Reproduce the records word for word, beginning at their first line and stopping after the line that contains "Server med tilbehør".

Saved entries
Content starts
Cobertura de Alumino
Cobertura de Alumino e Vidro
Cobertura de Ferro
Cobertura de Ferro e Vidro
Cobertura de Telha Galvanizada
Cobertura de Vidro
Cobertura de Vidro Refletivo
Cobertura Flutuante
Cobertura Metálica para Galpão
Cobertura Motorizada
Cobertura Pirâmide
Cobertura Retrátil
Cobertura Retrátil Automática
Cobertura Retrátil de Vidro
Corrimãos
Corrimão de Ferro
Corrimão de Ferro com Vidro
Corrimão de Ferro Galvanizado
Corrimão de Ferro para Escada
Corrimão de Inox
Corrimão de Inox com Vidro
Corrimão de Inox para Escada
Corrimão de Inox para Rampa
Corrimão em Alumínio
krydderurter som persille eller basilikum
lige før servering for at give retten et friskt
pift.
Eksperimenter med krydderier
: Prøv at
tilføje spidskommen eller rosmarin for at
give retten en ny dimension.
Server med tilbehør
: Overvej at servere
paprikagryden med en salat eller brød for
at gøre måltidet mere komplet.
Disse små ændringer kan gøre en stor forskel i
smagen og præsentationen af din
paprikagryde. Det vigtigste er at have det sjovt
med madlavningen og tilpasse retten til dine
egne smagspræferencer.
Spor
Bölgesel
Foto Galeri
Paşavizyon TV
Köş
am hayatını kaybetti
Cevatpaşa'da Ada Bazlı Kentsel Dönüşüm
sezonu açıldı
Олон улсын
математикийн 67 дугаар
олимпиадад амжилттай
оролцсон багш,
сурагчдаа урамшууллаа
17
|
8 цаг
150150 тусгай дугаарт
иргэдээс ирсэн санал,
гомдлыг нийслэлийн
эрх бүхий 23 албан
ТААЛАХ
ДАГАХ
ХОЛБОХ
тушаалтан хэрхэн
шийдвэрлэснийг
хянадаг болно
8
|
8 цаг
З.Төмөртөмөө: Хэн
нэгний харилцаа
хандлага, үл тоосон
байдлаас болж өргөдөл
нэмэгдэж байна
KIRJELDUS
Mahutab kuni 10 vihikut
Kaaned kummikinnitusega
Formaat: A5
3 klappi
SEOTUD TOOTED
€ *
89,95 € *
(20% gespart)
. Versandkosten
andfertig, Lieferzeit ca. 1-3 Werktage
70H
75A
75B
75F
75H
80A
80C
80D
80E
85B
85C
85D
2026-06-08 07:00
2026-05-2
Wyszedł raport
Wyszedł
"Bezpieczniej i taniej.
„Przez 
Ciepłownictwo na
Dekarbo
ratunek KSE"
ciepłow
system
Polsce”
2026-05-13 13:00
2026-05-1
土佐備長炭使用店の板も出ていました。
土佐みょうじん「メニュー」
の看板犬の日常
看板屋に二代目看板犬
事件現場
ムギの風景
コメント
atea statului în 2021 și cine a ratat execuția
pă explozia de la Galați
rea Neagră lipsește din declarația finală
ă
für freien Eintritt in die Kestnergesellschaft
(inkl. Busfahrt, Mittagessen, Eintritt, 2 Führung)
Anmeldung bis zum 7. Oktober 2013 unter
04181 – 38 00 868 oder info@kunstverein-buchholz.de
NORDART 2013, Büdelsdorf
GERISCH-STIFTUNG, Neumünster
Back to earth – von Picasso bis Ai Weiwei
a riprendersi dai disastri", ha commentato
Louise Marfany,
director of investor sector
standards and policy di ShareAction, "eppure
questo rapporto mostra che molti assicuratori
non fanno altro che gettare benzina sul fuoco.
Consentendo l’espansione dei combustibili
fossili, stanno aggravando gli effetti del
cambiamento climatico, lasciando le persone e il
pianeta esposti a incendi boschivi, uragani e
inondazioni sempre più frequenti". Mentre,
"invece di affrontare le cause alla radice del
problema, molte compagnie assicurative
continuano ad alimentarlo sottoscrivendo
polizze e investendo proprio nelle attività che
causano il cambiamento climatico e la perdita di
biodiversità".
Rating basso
Content ends
= RESPONSE TO THE TASK =
Cobertura de Alumino
Cobertura de Alumino e Vidro
Cobertura de Ferro
Cobertura de Ferro e Vidro
Cobertura de Telha Galvanizada
Cobertura de Vidro
Cobertura de Vidro Refletivo
Cobertura Flutuante
Cobertura Metálica para Galpão
Cobertura Motorizada
Cobertura Pirâmide
Cobertura Retrátil
Cobertura Retrátil Automática
Cobertura Retrátil de Vidro
Corrimãos
Corrimão de Ferro
Corrimão de Ferro com Vidro
Corrimão de Ferro Galvanizado
Corrimão de Ferro para Escada
Corrimão de Inox
Corrimão de Inox com Vidro
Corrimão de Inox para Escada
Corrimão de Inox para Rampa
Corrimão em Alumínio
krydderurter som persille eller basilikum
lige før servering for at give retten et friskt
pift.
Eksperimenter med krydderier
: Prøv at
tilføje spidskommen eller rosmarin for at
give retten en ny dimension.
Server med tilbehør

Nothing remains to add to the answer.